The Playboy of the Western World, Loft Theatre, Leamington, until March 9.
Classic theatre is often associated with historical significance. And in Irish historical terms, there seem to be few more significant plays than J.M. Synge’s early-1900s pot-stirrer.
Today there is reason to ponder what it offers a modern audience. It has poetry in its language, a colourful hybrid of English and lyrical old Irish speech.
We can also recall the outrage it caused among nationalists and republicans with its insidious nose-thumbing at what was then seen as public morality.
For all that, it’s a bold step by the Loft to attempt to recreate the power and the passions of this Celtic curiosity with its poteen-fuelled blather and constantly irreverent derring-do.
At best, it’s bawdy Irish Shakespeare, a delight to the initiated, probably incomprehensible to others. The production by Gus and Mary MacDonald savours this aspect and takes a full-blooded plunge into the issues of whether a young man who claims to have killed his father can be justifiably hero-worshipped or, at a turn of the tide, violently vilified.

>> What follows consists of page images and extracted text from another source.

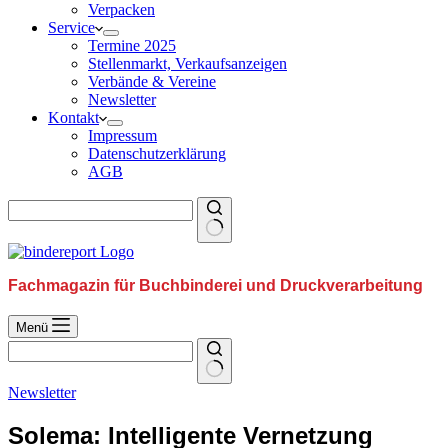
Verpacken
Service
Termine 2025
Stellenmarkt, Verkaufsanzeigen
Verbände & Vereine
Newsletter
Kontakt
Impressum
Datenschutzerklärung
AGB
Fachmagazin für Buchbinderei und Druckverarbeitung
Menü
Newsletter
Solema: Intelligente Vernetzung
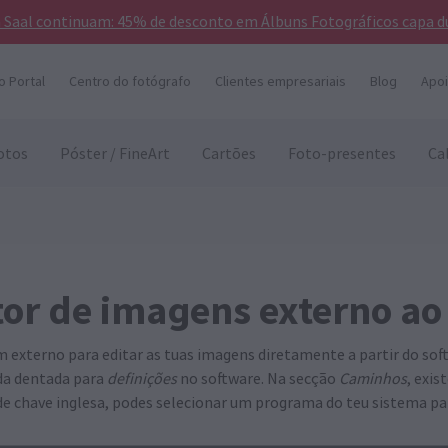
a Saal continuam: 45% de desconto em Álbuns Fotográficos capa d
o Portal
Centro do fotógrafo
Clientes empresariais
Blog
Apoi
otos
Póster / FineArt
Cartões
Foto-presentes
Ca
tor de imagens externo ao
externo para editar as tuas imagens diretamente a partir do soft
oda dentada para
definições
no software. Na secção
Caminhos
, exi
 de chave inglesa, podes selecionar um programa do teu sistema pa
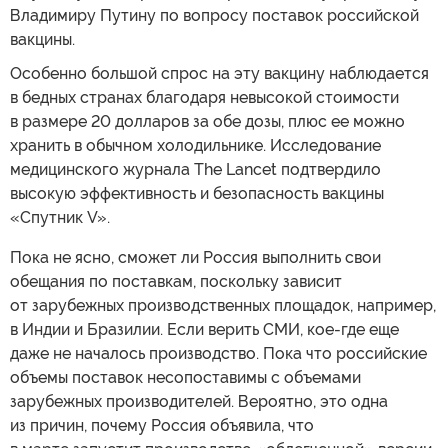
Владимиру Путину по вопросу поставок российской
вакцины.
Особенно большой спрос на эту вакцину наблюдается
в бедных странах благодаря невысокой стоимости
в размере 20 долларов за обе дозы, плюс ее можно
хранить в обычном холодильнике. Исследование
медицинского журнала The Lancet подтвердило
высокую эффективность и безопасность вакцины
«Спутник V».
Пока не ясно, сможет ли Россия выполнить свои
обещания по поставкам, поскольку зависит
от зарубежных производственных площадок, например,
в Индии и Бразилии. Если верить СМИ, кое-где еще
даже не началось производство. Пока что российские
объемы поставок несопоставимы с объемами
зарубежных производителей. Вероятно, это одна
из причин, почему Россия объявила, что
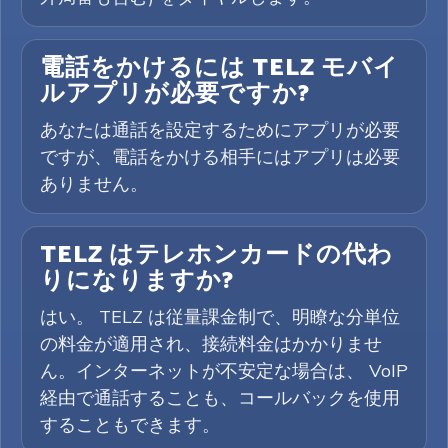
電話をかけるには TELZ モバイ
ルアプリが必要ですか?
あなたは通話を設定するためにアプリが必要
ですが、電話をかける相手にはアプリは必要
ありません。
TELZ はテレホンカードの代わ
りになりますか?
はい。 TELZ は従量課金制で、明瞭な分単位
の料金が適用され、接続料金はかかりませ
ん。インターネットが不安定な場合は、 VoIP
経由で通話することも、コールバックを使用
することもできます。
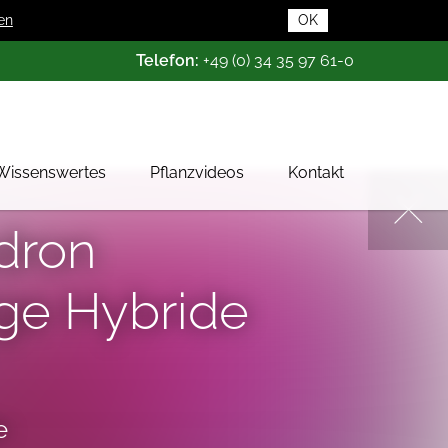
en
OK
Telefon:
+49 (0) 34 35 97 61-0
Wissenswertes
Pflanzvideos
Kontakt
Pflanzendatenbank
dron
Pflanzenwissen
ge Hybride
Das Baumschul-ABC
Baumschultypen
Zertifizierung
Gehölzqualitäten
e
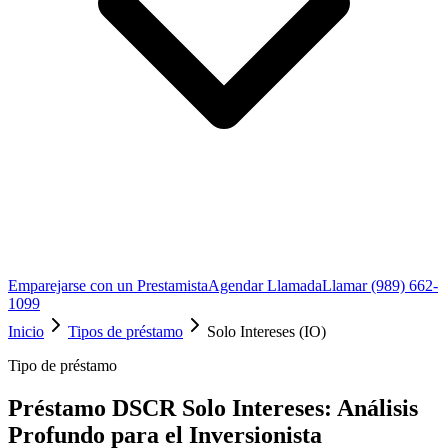
Emparejarse con un Prestamista
Agendar Llamada
Llamar (989) 662-
1099
Inicio
Tipos de préstamo
Solo Intereses (IO)
Tipo de préstamo
Préstamo DSCR Solo Intereses: Análisis
Profundo para el Inversionista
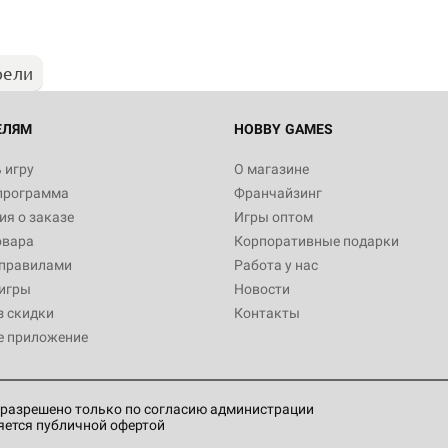
рели
Настольная игра Hobby World
Белая смерть
12 990
ЕЛЯМ
HOBBY GAMES
 игру
О магазине
программа
Франчайзинг
Настольная игра Hobby World
я о заказе
Игры оптом
Сердце роя. Дисплей бустеро
овара
Корпоративные подарки
3 490
 правилами
Работа у нас
игры
Новости
з скидки
Контакты
е приложение
Настольная игра Hobby Worl
Аркхэма. Карточная игра: Вт
4 990
разрешено только по согласию администрации
яется публичной офертой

From the opening moments of a far-too-long sing-along session, this is Irishness in the extreme. Rightly so, in much of the context, especially whenMary MacDonald’s splendidly calculating Widow Quin starts spreading her tentacles and Tom O’Connor’s confused and wounded countryman is forced in and out of belief in his own sanity. At these points the production hits its most effective notes.

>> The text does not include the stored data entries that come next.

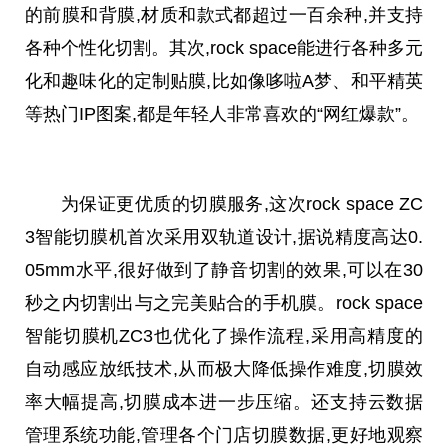
的前膜和背膜,材质和款式都超过一百余种,并支持
各种个性化切割。其次,rock space能进行各种多元
化和趣味化的定制贴膜,比如像哆啦A梦、和
平
精英
等热门IP图案,都是年轻人非常喜欢的“网红爆款”。
为保证更优质的切膜服务,这次rock space ZC
3智能切膜机首次采用双轨道设计,据说精度高达0.
05mm水
平
,很好做到了静音切割的效果,可以在30
秒之内切割出与之完美贴合的手机膜。rock space
智能切膜机ZC3也优化了操作流程,采用高精度的
自动感应放纸技术,从而极大降低操作难度,切膜效
率大幅提高,切膜成本进一步压缩。还支持云数据
管理系统功能,管理各个门店切膜数据,更好地观察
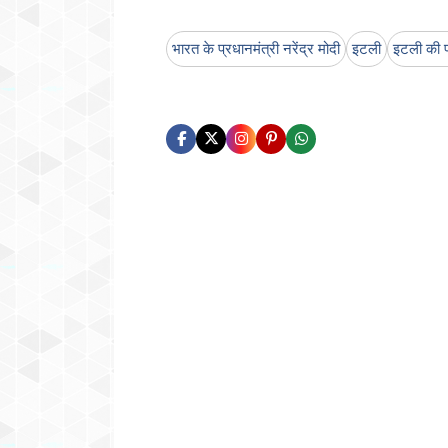
भारत के प्रधानमंत्री नरेंद्र मोदी
इटली
इटली की प्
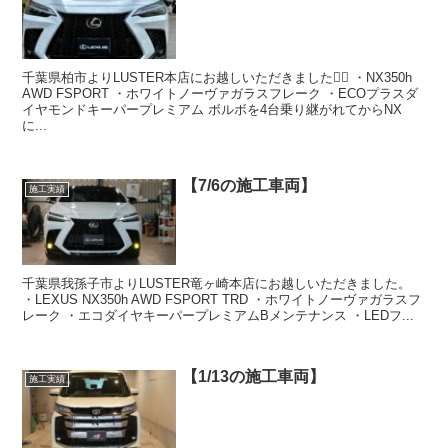
千葉県柏市よりLUSTER本店にお越しいただきました🙇‍♂️ ・NX350h
AWD FSPORT ・ホワイトノーヴァガラスフレーク ・ECOプラスダ
イヤモンドキーパープレミアム ボルボを4台乗り継がれてからNX
に...
【7/6の施工車両】
施工実績
千葉県我孫子市よりLUSTER竜ヶ崎本店にお越しいただきました。
・LEXUS NX350h AWD FSPORT TRD ・ホワイトノーヴァガラスフ
レーク ・エコダイヤキーパープレミアムBメンテナンス ・LEDフ...
【1/13の施工車両】
施工実績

But the humour is sometimes forced and the overall pace falters through weaknesses in the leading roles (Sam Wall and Siobhan Twomey).
Clearly the value of reviving a fabled title such as this has to be acknowledged, but one is left wondering if it’s actually more fun for the performers and company than their audience.
....Savagery and fine words
A brave decision by the Loft to do this difficult play. Its language is lyrical but remote, with classical references (Irish, as well as Roman or Greek).
The behaviour of the characters is strange to modern sensibilities, swinging from suspicion to love to hate in an instant. Rather Shakespearean in fact, as another reviewer on these pages has noted.
Young, handsome, romantic Christy Mahon appears from nowhere in a West of Ireland bar where all the play’s action takes place. He’s killed his father with a loy (hand plough), confessing to which makes the local girls swoon and the men treat him as a hero. But has he really killed his father? If not, what’s Christy up to? The answer, ebbing and flowing, provides the play’s (limited) narrative drive and brings out what Pegeen, our heroine, calls the locals’ savagery.
The Loft’s company has done its usual fine job in mastering this complex text.
Accents are mostly secure and the actors’ delivery pacey and rhythmic as they make a good fist of delivering what WB Yeats (a founder of the Abbey Theatre) said should ‘delight the ear with a continually varied music’.
The older actors (some of whom performed as younger characters in the Loft’s last production of Playboy in 1995 and one of whom, Gus MacDonald, also directs this production) are particularly effective.
In some ways it’s not hard to see why the play caused such a rumpus at his first outing in 1907 at the recently founded Abbey Theatre, reflecting back to its (nationalist) audience a picture of rural Ireland as passive, unforgiving and cruel. On the other hand we struggle to understand how the word ‘shift’ (a woman’s nightgown) could have precipitated a riot. Masterpiece or historical curiosity? Go along and decide for yourself.